Penn Arts & Sciences Logo
 

The Rise of the Novel

ENGL 060.001
instructor(s):
TR 12-1:30

When the novel emerged during the first half of the eighteenth century, it was named for what was most remarkable about it: its novelty. Emerging from a variety of existing literary and rhetorical forms--among them criminal biography, the conversion narrative, the letter, the conduct book, the diary, romance, drama, and allegory--the novel was, before it was anything else, new. The story of the rise of the novel is the story of how a new literary form became a distinct, established genre, one whose formal conventions quickly grew to be every bit as stylized as those of poetry and drama. It is also the story of how, even as the novel aged, it was--and still is--understood as a literary form with a remarkable capacity to renew itself. A defining paradox of the history of the genre is that even as it assumed a distinct form and a set repertoire of plots, the nature of the novel was such that no one could agree on what it truly was or what it could become.

This course traces the rise of the British novel from its earliest, muddled origins in other genres, through its nineteenth-century heyday as the preferred reading of a solidly respectable middle class, to its metamorphosis at the end of the nineteenth century into a means of making modernist art. Over the course of the term, we will watch a variety of writers struggling to make the novel form serve their artistic goals, their economic needs, and in some cases, their political ends. We will also watch as eighteenth- and nineteenth-century novelists and critics produced a nascent theory of the novel, paying particular attention to how individual novels meditate on what novels are, or ought, to be. Our collective aim will be to arrive at an understanding of how the history of the novel has in many ways been the history of debates about the novel--about whether novels were morally uplifting or socially threatening or both, about whether novels were art or entertainment or both, about what kinds of truths novels could tell about what kinds of subjects, and about whether, and on what terms, novels could properly claim to participate in the social and philosophical debates of their day.

Reading for the course will necessarily be heavy.
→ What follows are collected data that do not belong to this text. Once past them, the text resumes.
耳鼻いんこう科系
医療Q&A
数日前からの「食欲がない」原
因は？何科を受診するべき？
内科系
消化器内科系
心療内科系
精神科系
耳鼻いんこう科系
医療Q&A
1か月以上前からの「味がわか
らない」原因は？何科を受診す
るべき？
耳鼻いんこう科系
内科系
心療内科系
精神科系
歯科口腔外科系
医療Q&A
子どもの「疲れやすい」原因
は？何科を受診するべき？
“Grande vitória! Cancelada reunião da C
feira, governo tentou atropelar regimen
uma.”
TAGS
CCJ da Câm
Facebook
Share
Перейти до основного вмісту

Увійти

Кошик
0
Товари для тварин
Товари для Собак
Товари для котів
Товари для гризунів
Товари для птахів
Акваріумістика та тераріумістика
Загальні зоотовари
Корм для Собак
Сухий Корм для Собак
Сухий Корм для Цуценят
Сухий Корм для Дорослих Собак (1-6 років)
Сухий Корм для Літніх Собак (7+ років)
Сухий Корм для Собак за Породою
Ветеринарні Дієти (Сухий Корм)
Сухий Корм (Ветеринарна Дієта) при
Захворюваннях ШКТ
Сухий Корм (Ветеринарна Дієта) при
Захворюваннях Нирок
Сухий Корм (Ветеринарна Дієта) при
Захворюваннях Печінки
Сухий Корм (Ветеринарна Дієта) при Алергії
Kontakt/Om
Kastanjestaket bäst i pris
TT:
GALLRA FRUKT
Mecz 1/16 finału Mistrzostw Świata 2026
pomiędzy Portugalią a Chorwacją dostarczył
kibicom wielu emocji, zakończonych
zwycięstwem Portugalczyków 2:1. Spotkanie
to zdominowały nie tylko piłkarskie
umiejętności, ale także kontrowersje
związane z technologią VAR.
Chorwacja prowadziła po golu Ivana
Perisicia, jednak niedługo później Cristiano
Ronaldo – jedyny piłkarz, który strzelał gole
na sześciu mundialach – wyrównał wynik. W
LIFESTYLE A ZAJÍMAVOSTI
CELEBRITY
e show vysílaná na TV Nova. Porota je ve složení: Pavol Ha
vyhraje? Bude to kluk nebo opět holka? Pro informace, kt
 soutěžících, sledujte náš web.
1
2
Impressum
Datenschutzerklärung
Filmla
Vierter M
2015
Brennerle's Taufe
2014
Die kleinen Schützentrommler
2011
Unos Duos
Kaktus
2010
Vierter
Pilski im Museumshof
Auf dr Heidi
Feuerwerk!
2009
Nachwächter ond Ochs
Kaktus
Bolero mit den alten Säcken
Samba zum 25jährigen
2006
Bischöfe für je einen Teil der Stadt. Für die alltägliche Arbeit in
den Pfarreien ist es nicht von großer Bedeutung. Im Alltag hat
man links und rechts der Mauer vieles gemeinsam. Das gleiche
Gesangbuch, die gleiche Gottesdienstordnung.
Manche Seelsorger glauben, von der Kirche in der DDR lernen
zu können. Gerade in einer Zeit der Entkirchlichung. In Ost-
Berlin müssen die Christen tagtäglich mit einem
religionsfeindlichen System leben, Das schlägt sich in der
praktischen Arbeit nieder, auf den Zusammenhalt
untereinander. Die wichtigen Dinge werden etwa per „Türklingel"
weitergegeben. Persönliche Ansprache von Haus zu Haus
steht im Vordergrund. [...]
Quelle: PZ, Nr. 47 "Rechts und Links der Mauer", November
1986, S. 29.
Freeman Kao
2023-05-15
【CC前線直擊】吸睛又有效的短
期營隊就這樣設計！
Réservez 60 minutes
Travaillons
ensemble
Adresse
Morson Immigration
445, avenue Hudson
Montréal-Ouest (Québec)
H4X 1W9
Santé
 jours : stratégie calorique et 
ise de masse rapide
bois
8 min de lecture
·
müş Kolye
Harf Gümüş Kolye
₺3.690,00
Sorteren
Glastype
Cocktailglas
It will most likely include Daniel Defoe's Moll Flanders, Samuel Richardson's Pamela, Henry Fielding's Shamela, Horace Walpole's Castle of Otranto, Jane Austen's Northanger Abbey, Charles Dickens' Oliver Twist, George Eliot's Middlemarch,Henry James' Daisy Miller, Oscar Wilde's Picture of Dorian Gray, Thomas Hardy's Jude the Obscure and Joseph Conrad's Heart of Darkness.

Requirements: One short paper (5-7 pages), one longer paper (10-12 pages), weekly listserv posts, regular attendance, lively participation, and a final exam.